Alerts
Alert Fatigue Is Not Just an Engineering Problem
When every small movement pings a Slack channel, people learn to ignore the channel.
Engineering teams have a name for the numbness that comes from too many alerts: alert fatigue. The same thing happens in growth, support, sales, and operations. It just looks a little more polite.
The Slack message says trials are down 8 percent. The dashboard tile turns red. A weekly report flags response time as "at risk." Nobody is paged at 2 a.m., but the effect is similar. People stop trusting the alert stream because too many alerts are not actionable.
Thresholds are blunt
Most business alerts are built around fixed thresholds: below 95 percent is red, above 95 percent is green. That is easy to understand, but it ignores how the metric naturally behaves. A process that normally moves between 91 and 98 percent will cross a 95 percent threshold all the time, even if nothing changed.
That alert does not reveal a problem. It reveals that the threshold was not built from the process.
Use behavior, not vibes
Process behavior charts calculate limits from actual historical performance. Instead of asking whether the number crossed an arbitrary target, they ask whether the number is unusual for this system.
That makes alerts rarer and more useful. A signal alert says, "This does not look like normal movement." That is very different from, "This missed a target we set in a planning doc six months ago."
A better alert policy
- Alert on signals, not every target miss.
- Keep targets visible, but separate them from control limits.

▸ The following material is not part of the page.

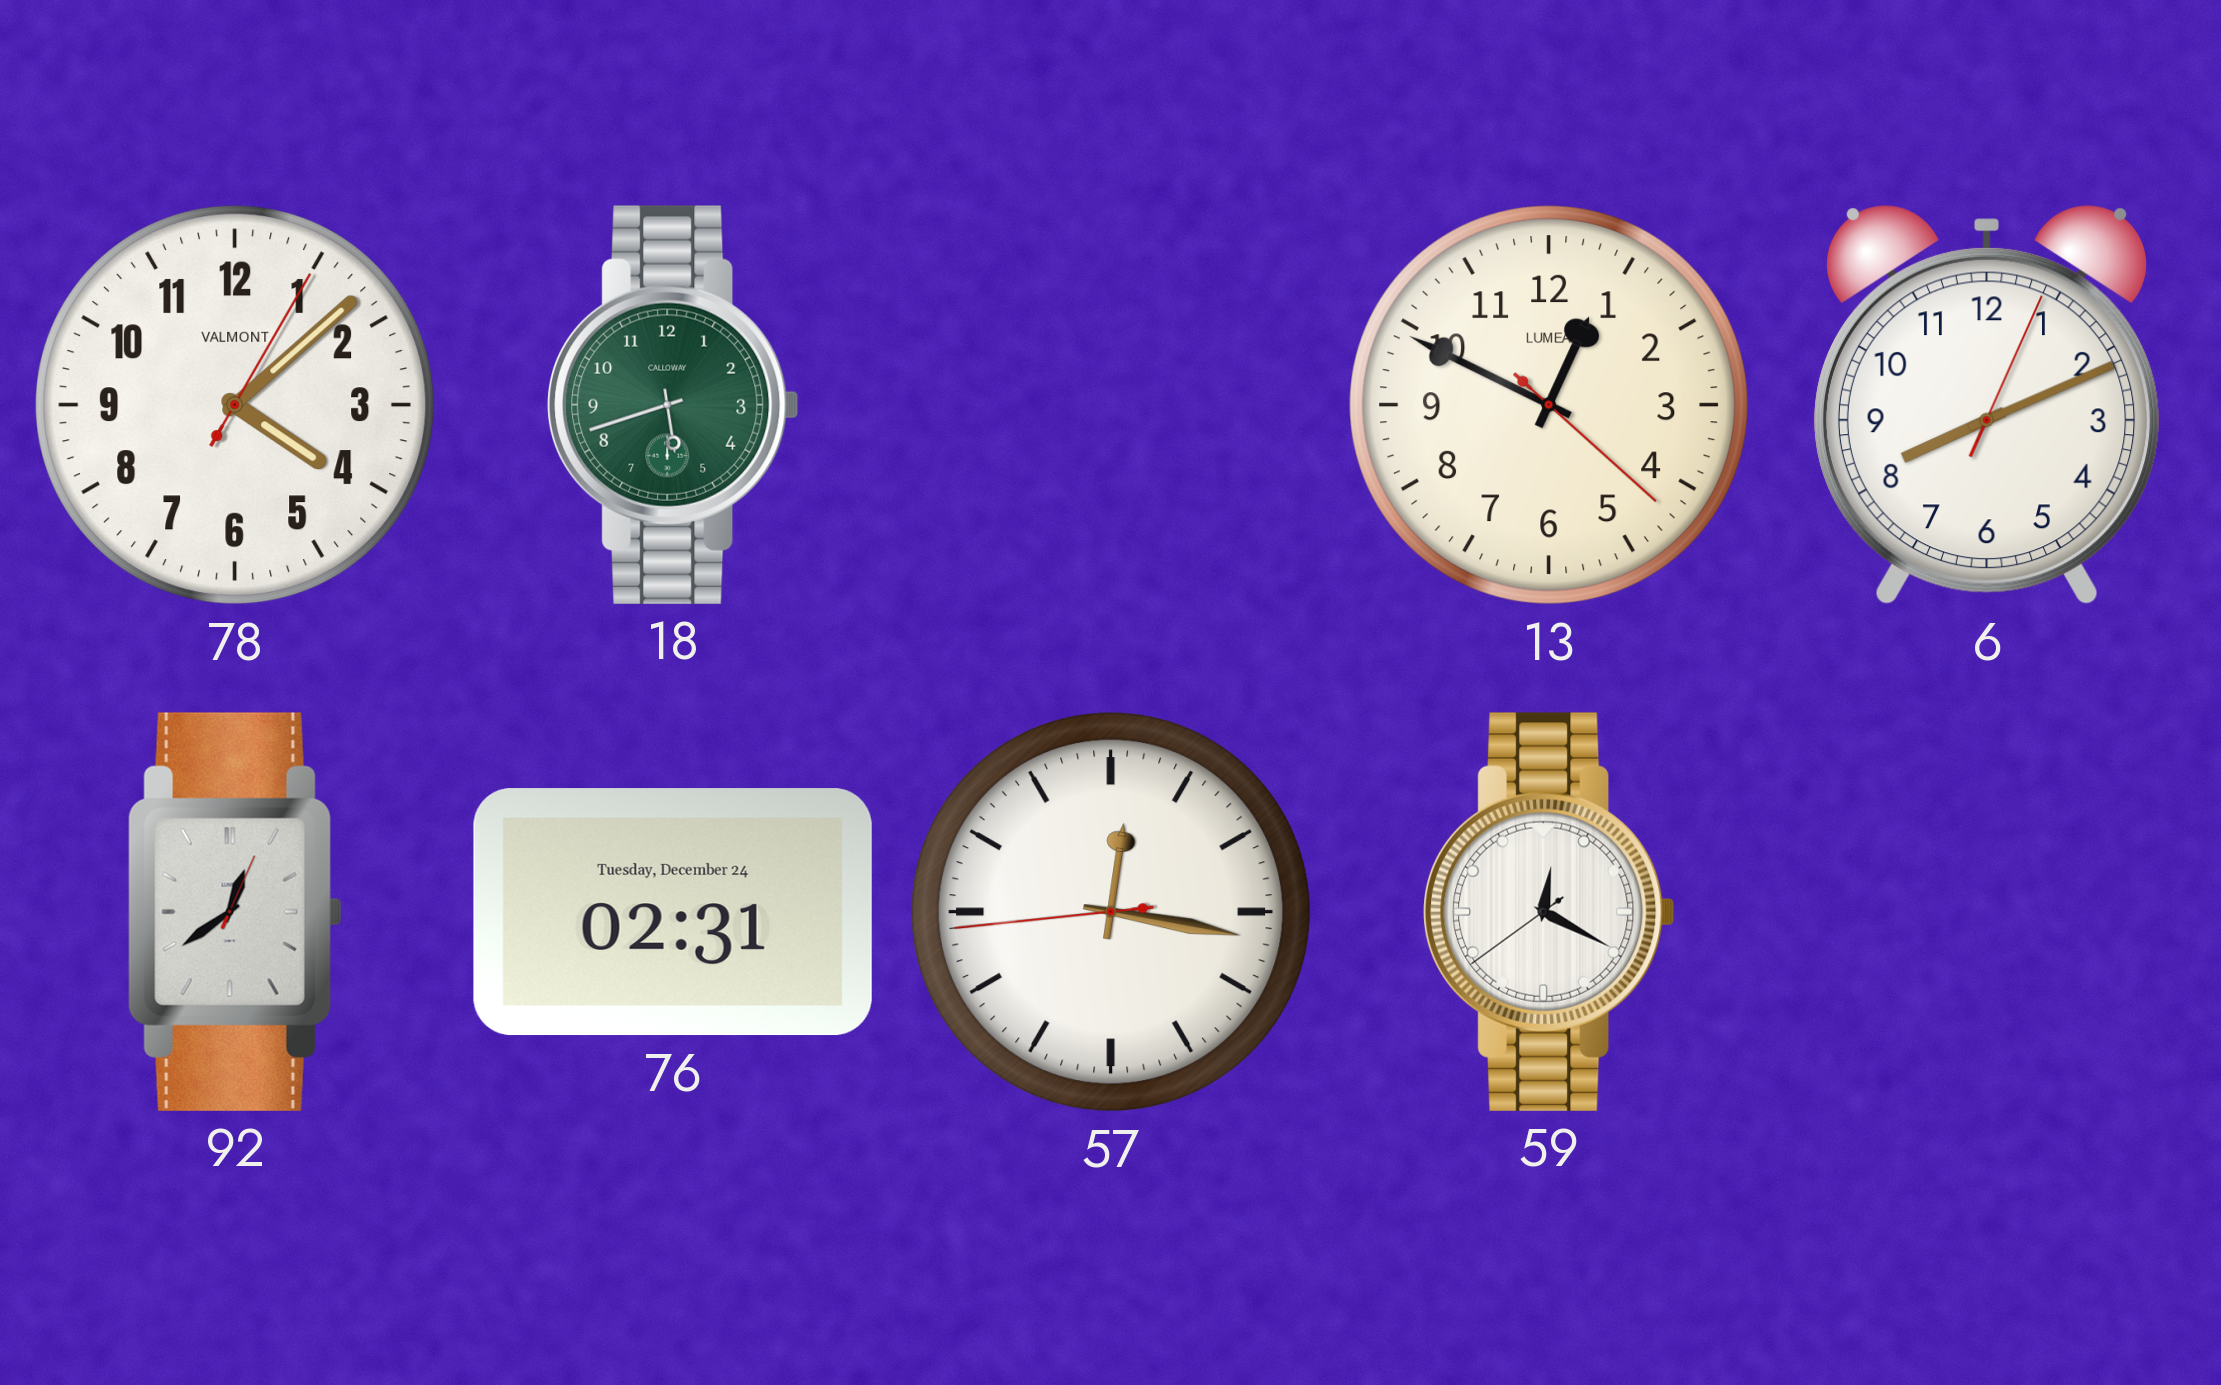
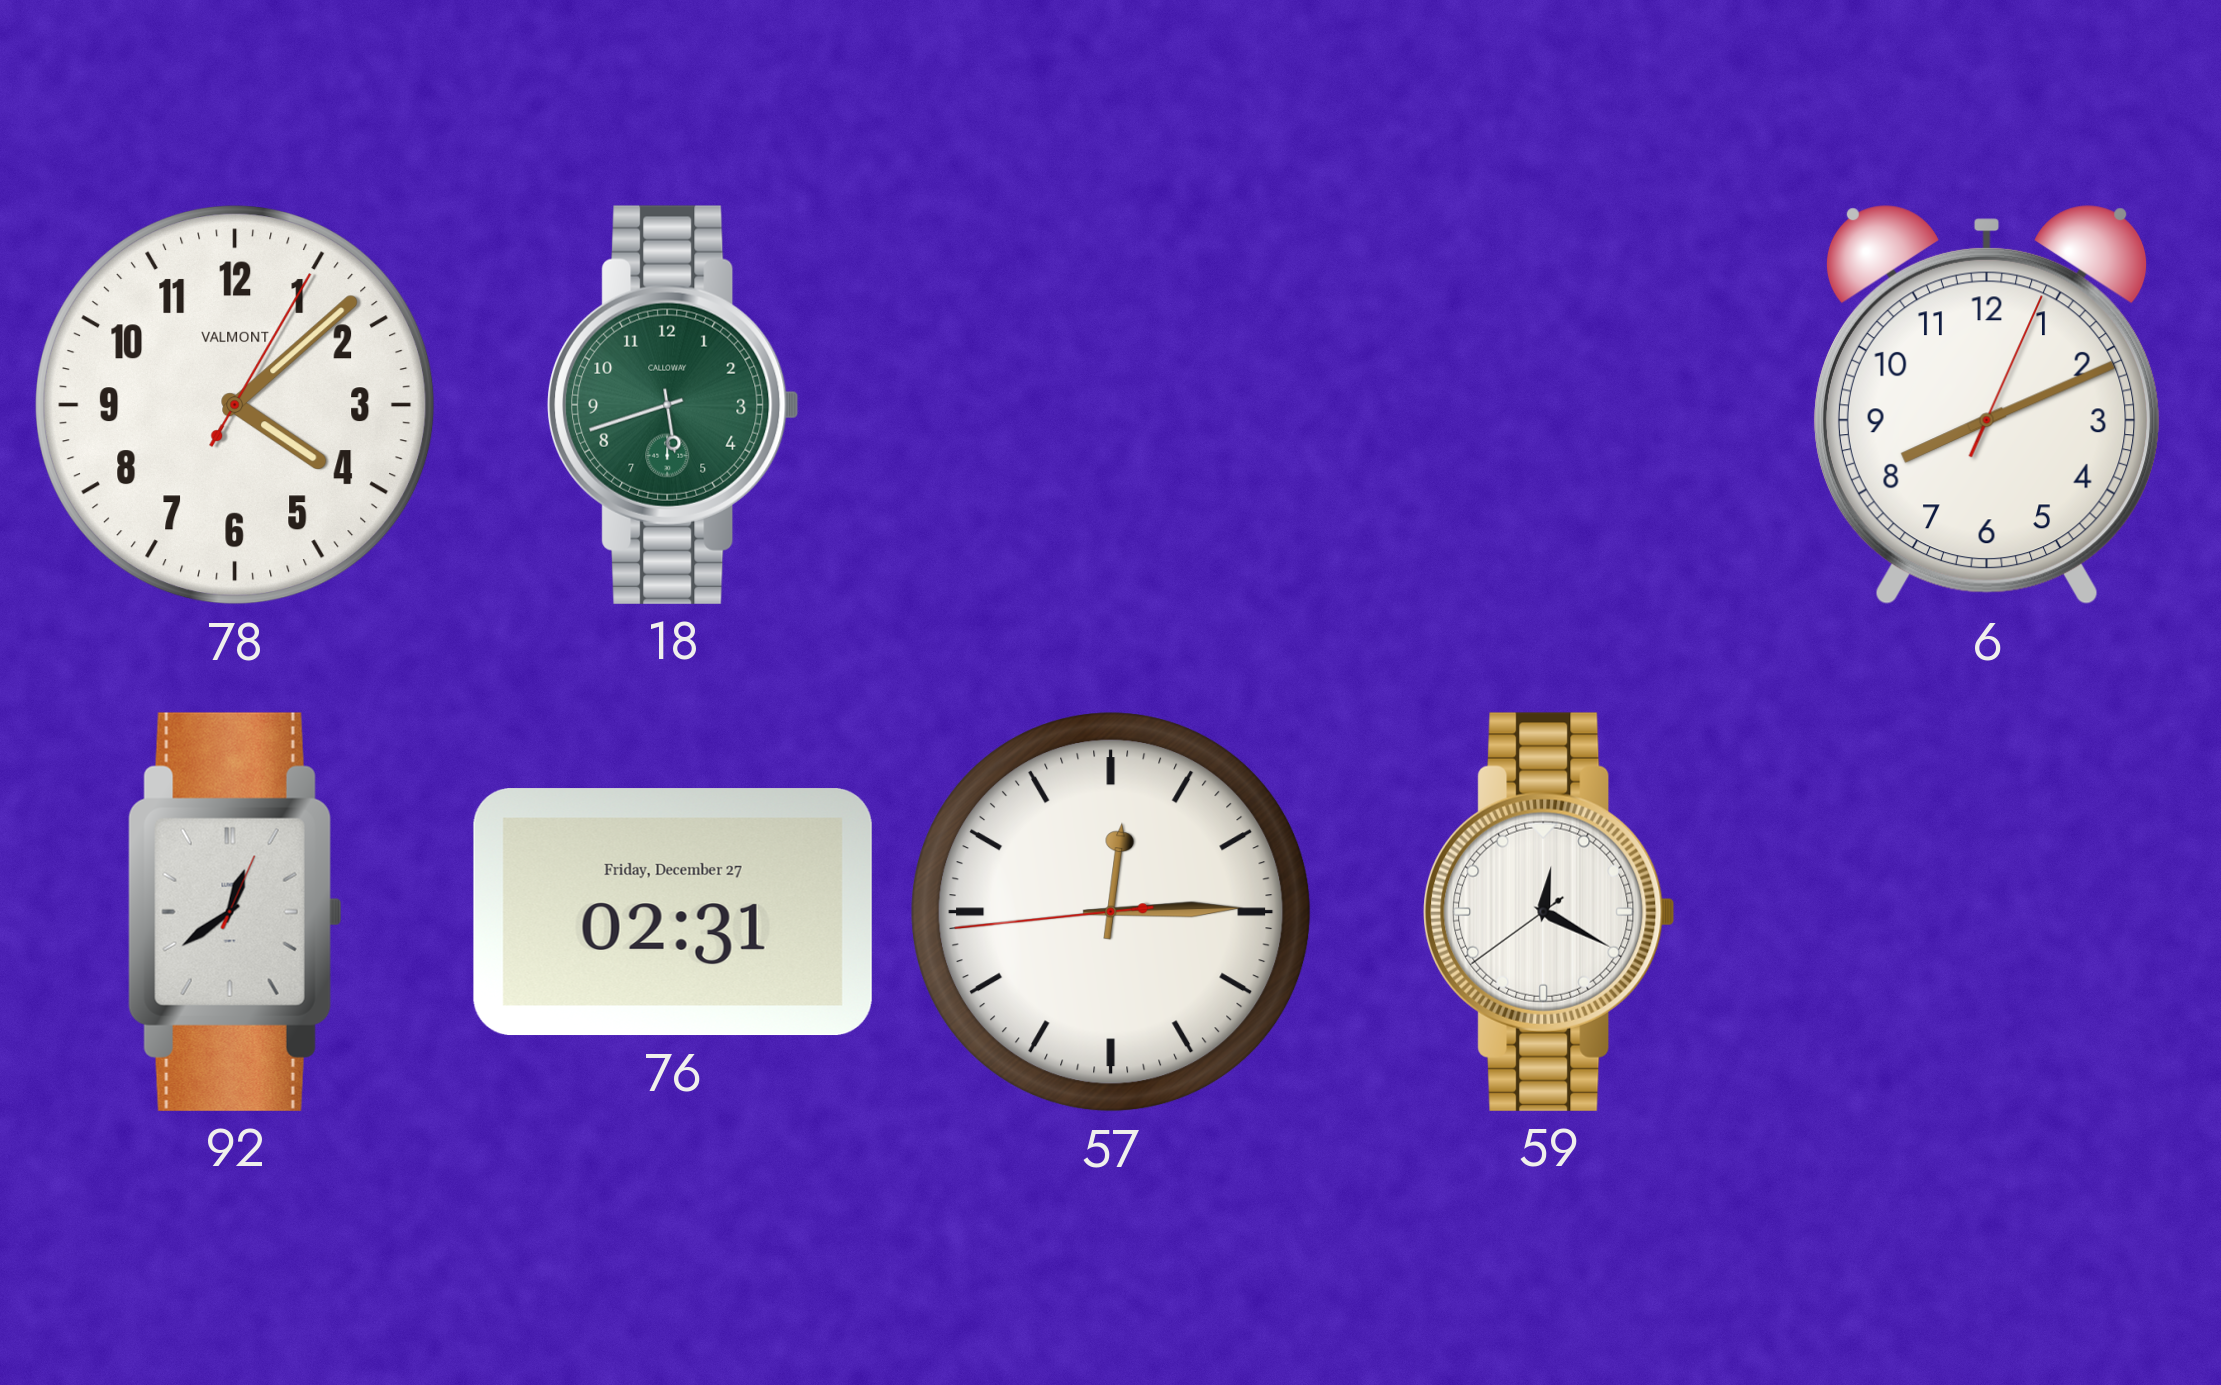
13: 12:49 -> none
76 date: Tuesday, December 24 -> Friday, December 27
57: 12:16 -> 12:14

- Review whether each alert produced a useful decision.
- Retire alerts that mostly create discussion without action.
The goal is not silence. The goal is trust. A team that receives fewer, better alerts will move faster when one of them actually matters.
A business alert should earn its interruption
Every alert borrows attention from something else. A metric alert that lands in Slack during a planning session, customer call, or focus block should be worth the context switch. If the recipient cannot tell what action the alert expects, the alert is not doing its job.
Many business alerts fail because they are built around anxiety instead of action. Someone once got surprised by a metric, so the team added a threshold. The threshold fired too often, so people muted it. Then the original problem came back through a channel nobody trusted anymore.
Useful alert design questions
- What decision should this alert change?
- Who is expected to act?
- What evidence would make this alert a false positive?
- How often has this alert led to a useful intervention?
- Does the threshold reflect actual process behavior or a target someone wishes were true?
If the team cannot answer those questions, the alert probably needs redesign before it needs automation.
Targets are not alert rules
A target miss may be important without being urgent. If trial conversion is predictably below target every week, sending an alert every Friday does not help. The business already knows the process is not capable. The correct response is improvement work, not another notification.
A signal is different. A signal says the process is behaving in a way it has not recently behaved. That is closer to the kind of event an alert should surface.
How to audit the current alerts
Take the last 30 alerts and label each one: useful action, useful awareness, no action, duplicate, unclear. Then look at the no-action and unclear groups. Those are the places where process behavior limits can replace arbitrary thresholds or where the alert should simply be retired.
Teams rarely need more alerting. They need alerts that are trusted enough to interrupt real work.